* _MATERIAL SUPPLIED_:

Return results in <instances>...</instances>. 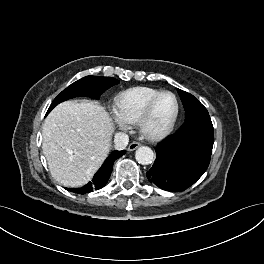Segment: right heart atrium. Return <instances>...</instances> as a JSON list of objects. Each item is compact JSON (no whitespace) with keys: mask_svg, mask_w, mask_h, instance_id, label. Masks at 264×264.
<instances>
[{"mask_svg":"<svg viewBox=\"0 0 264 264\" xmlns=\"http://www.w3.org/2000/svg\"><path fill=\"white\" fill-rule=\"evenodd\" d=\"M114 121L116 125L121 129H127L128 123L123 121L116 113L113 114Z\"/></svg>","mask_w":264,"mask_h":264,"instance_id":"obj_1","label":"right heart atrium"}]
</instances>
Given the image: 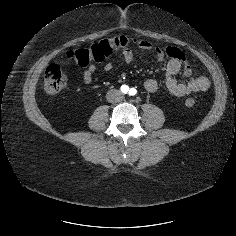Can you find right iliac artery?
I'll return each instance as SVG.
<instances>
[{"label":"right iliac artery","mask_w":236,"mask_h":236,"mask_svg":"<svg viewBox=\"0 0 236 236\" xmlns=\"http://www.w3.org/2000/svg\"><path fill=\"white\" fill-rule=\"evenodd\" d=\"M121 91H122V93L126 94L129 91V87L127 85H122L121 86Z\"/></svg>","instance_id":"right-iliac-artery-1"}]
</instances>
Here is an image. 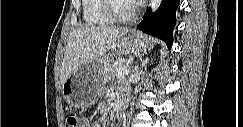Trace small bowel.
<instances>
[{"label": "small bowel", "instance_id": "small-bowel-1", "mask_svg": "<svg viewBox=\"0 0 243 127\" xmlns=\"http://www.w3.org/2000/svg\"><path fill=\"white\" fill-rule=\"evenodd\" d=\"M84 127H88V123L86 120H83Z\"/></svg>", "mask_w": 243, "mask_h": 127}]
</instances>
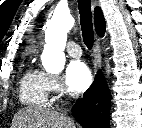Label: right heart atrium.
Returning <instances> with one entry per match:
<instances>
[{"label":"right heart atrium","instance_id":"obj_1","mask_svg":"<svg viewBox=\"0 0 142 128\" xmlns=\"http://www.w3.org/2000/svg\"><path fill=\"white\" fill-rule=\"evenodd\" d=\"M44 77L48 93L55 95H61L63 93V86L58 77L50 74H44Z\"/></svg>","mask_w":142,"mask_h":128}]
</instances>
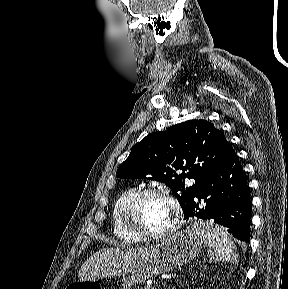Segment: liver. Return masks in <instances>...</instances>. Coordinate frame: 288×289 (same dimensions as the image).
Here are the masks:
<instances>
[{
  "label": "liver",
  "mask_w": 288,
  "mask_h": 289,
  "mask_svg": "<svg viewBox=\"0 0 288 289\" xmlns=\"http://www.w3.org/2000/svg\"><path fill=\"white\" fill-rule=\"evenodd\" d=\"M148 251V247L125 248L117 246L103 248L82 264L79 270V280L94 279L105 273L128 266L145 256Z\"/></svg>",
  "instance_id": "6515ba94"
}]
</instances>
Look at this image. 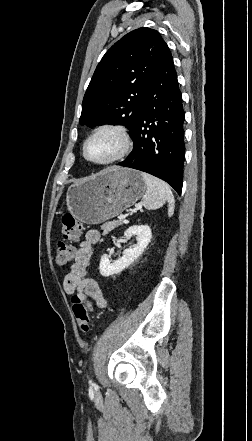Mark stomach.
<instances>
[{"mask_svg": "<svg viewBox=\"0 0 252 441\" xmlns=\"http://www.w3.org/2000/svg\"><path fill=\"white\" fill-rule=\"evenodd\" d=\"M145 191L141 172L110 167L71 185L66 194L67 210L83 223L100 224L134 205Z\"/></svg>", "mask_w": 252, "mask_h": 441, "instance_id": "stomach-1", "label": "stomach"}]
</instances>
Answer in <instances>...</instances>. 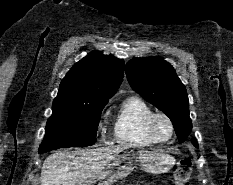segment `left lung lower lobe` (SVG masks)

* _OBJECTIVE_: Give the lines of the records as a Markdown table with columns titled Row and Line, beginning at the line containing "Segment: liver. Return" and continuing through the line containing "251V247L125 248L117 246L103". Leave out blank lines and the pictures.

* _PROBLEM SOLUTION_:
| Row | Line |
|---|---|
| 1 | Segment: liver. Return masks in <instances>...</instances>. Coordinate frame: 288×289 (same dimensions as the image). |
| 2 | Here are the masks: |
| 3 | <instances> |
| 4 | [{ |
| 5 |   "label": "liver", |
| 6 |   "mask_w": 288, |
| 7 |   "mask_h": 289, |
| 8 |   "mask_svg": "<svg viewBox=\"0 0 288 289\" xmlns=\"http://www.w3.org/2000/svg\"><path fill=\"white\" fill-rule=\"evenodd\" d=\"M148 251V247L125 248L117 246L103 248L82 264L79 270V280L94 279L105 273L128 266L145 256Z\"/></svg>", |